Cari amici,
saluto con fraterno affetto il vostro amato Vescovo Giovanni Paolo, il Comandante della Scuola allievi Carabinieri e tutti voi che vi preparate ad accoglierete il dono della Confermazione.
Ho appreso con gioia da don Sergio della vostra convocazione e desidero parteciparvi qualche breve riflessione. Gesù, sentendosi seguito da due sconosciuti, sembra sorpreso. Il Vangelo dice che egli si gira e chiede loro: «Che cosa cercate?». Forse un’informazione? Un consiglio? Nulla di tutto questo, ma molto di più: «Maestro, dove abiti?».
Essi osano informarsi sulla dimora dell’altro, sul luogo della sua intimità. Forse è già presente il desiderio di unirsi a lui. In ogni caso, sembra essere questo il modo in cui Gesù interpreta la loro domanda, anche se i due non ne hanno forse valutato appieno tutto il significato. Gesù risponde: «Venite e vedrete… Andarono dunque e videro dove abitava e quel giorno si fermarono presso di lui».
Questo abitare presso Gesù non è solo esteriore, penetra fin nell’intimità di Gesù, non solo l’intimità di una casa di pietra, ma anche la parte più intima del suo cuore: vivete nella mia Parola (cfr. Gv 5,38), ripeterà Gesù, rimanete nel mio amore (cfr. Gv 15,9), rimanete in me e io in voi, come io sono nel Padre e il Padre è in me (cfr. Gv 17,21-22). Il discepolo è chiamato a fare di Gesù stesso la sua dimora preferita, la sua unica dimora.
Siamo affascinati e meravigliati dal linguaggio di Gesù: egli usa “rimanere” come il verbo dell’intimità e vi insiste, come è tipico del linguaggio di chi ama: “rimanete in...”, “rimarrete in...,” “rimango in...”. In tale rimanere, le distanze sono superate e le alterità si mutano nel miracolo di abitare insieme, l’uno nell’altro. È la rottura dell’isolamento: poiché tu puoi abitare presso di me e io posso abitare presso di te; insieme è la novità che fa da sfondo al noi.

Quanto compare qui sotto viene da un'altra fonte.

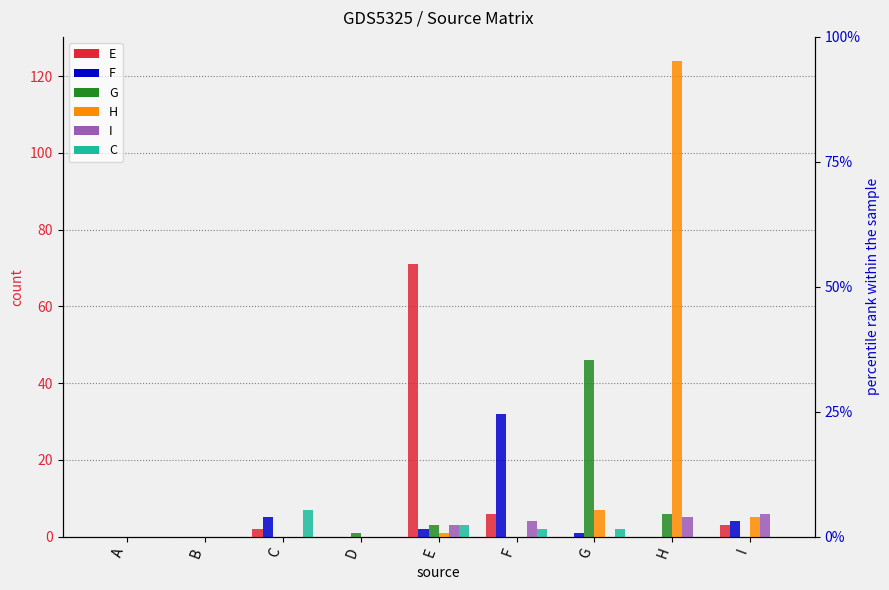

Which category has the highest value in the I series?

I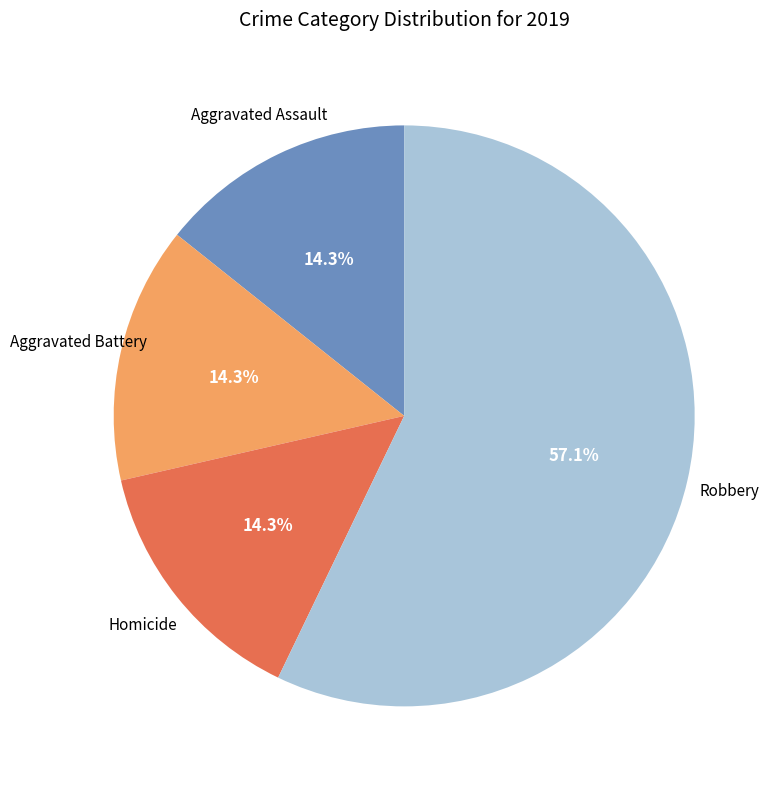

How many slices are in this pie chart?

4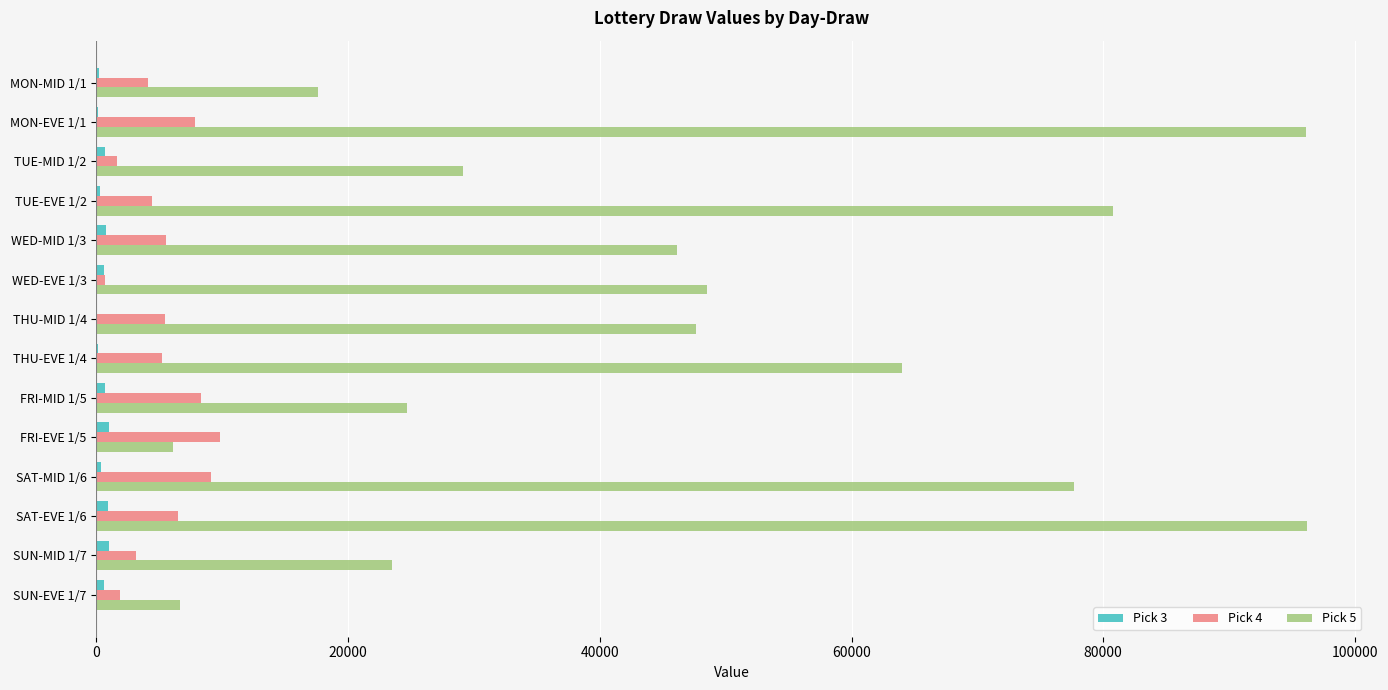

Count the number of data series in this chart.

3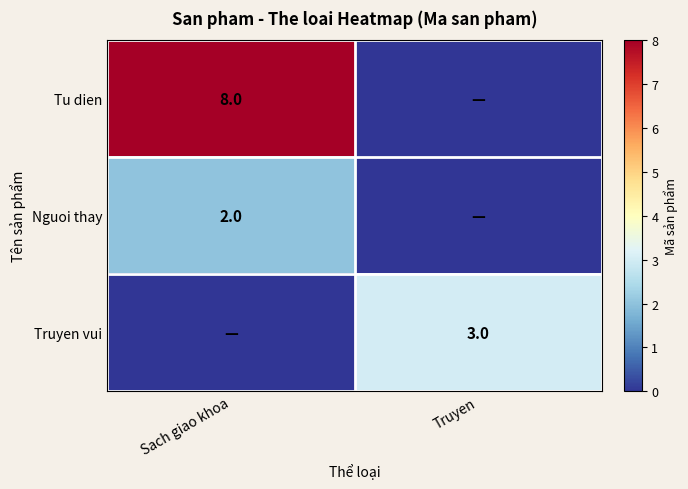

What is the difference between the highest and lowest values at Truyen?

3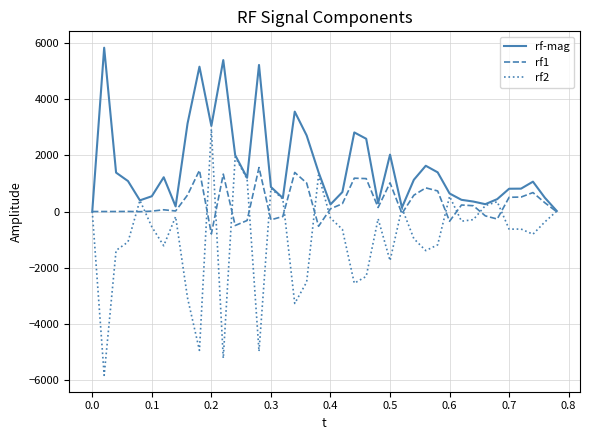

What is the smallest value displayed?

-5824.0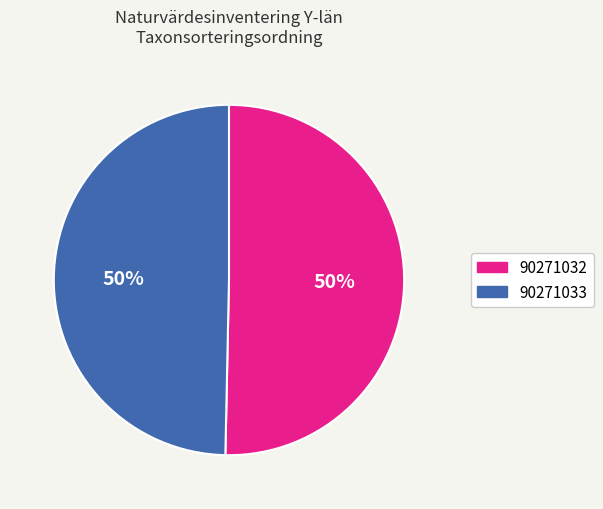

What is the majority slice?

90271032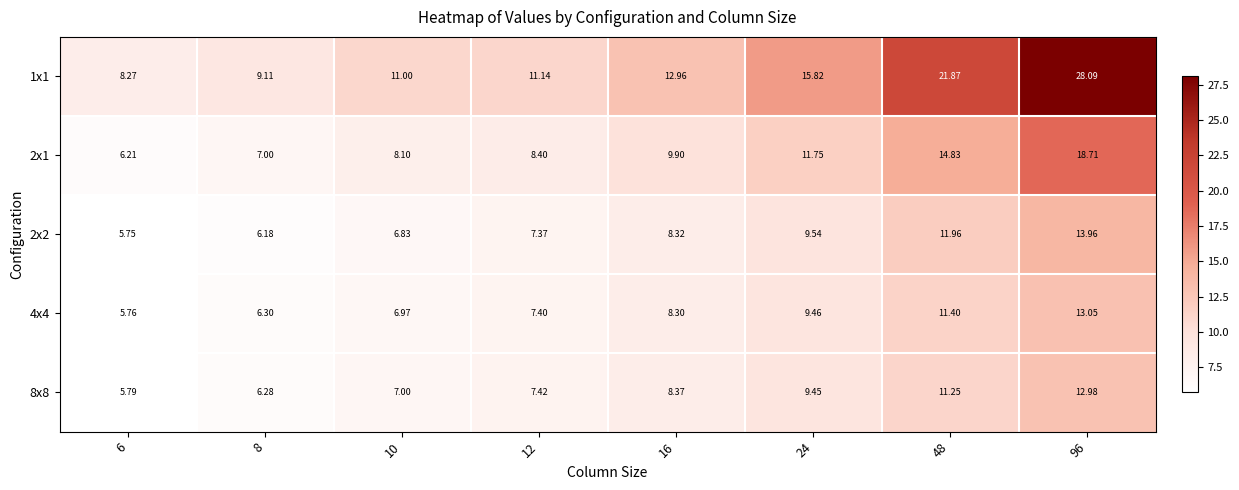

Is the value of 1x1 at 96 greater than the value of 2x2 at 10?

Yes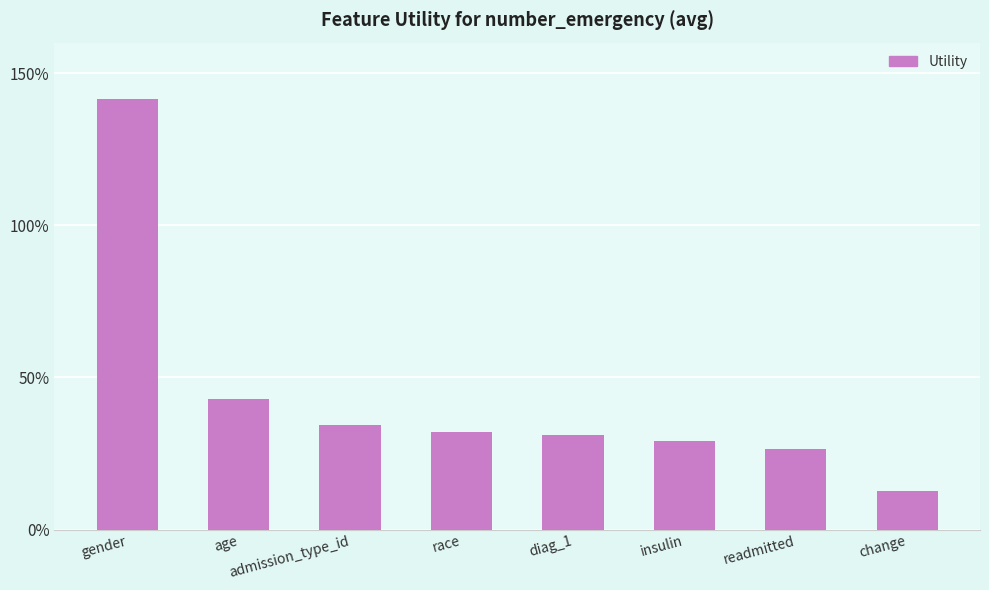

Are the bars horizontal?

No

La ricchezza dell’amore che lega Gesù e i suoi e i discepoli tra loro è dunque totale e di gran qualità: è rapporto di intimità fra amici e dono nella gratuità. L’amore di amicizia, di cui parla Gesù, non si impone, ma è risposta di adesione nella fedeltà. E il Maestro, facendo partecipi i suoi dei segreti della sua vita, ha fatto maturare in loro una sequela, ha fatto capire loro che l’amicizia è dono gratuito che viene dall’alto; la vera amicizia è nell’ordine della salvezza. Per questo i suoi amici, egli li ha scelti, amati, fatti confidenti delle cose del Padre, destinati a portare frutti di vita.
Lo scopo della vita cristiana è stabilire la nostra dimora - cioè noi stessi - nell’amore di Cristo, perché l’amore di Cristo si stabilisca in noi. Abitare questo amore significa rendere stabile qui e ora la presenza di Dio, il mistero di Dio, che è propriamente amore.
Ciò implica l’aprirci e l’esporci a nuovi spazi, a nuovi cammini di amicizia, di dialogo, di accoglienza reciproca, di perdono, affinché sia possibile il fiorire gratuito di relazioni nuove e rinnovate dalla presenza di Cristo. A noi è chiesto di crederci sino in fondo, di accettare e custodire questo dono e rimanere in questa amicizia che è particolarissima e costitutiva di una più alta dignità umana elevata alla misura di Dio. Ci è chiesto di rimanere nell’amore di Cristo, affinché anche l’amore di Cristo rimanga nel mondo.
Alla domanda: Maestro dove abiti? Gesù risponde ancora oggi: Abito nel tuo amore per me e per i fratelli.
Affidando la famiglia militare alle vostre preghiere, di cuore vi benedico.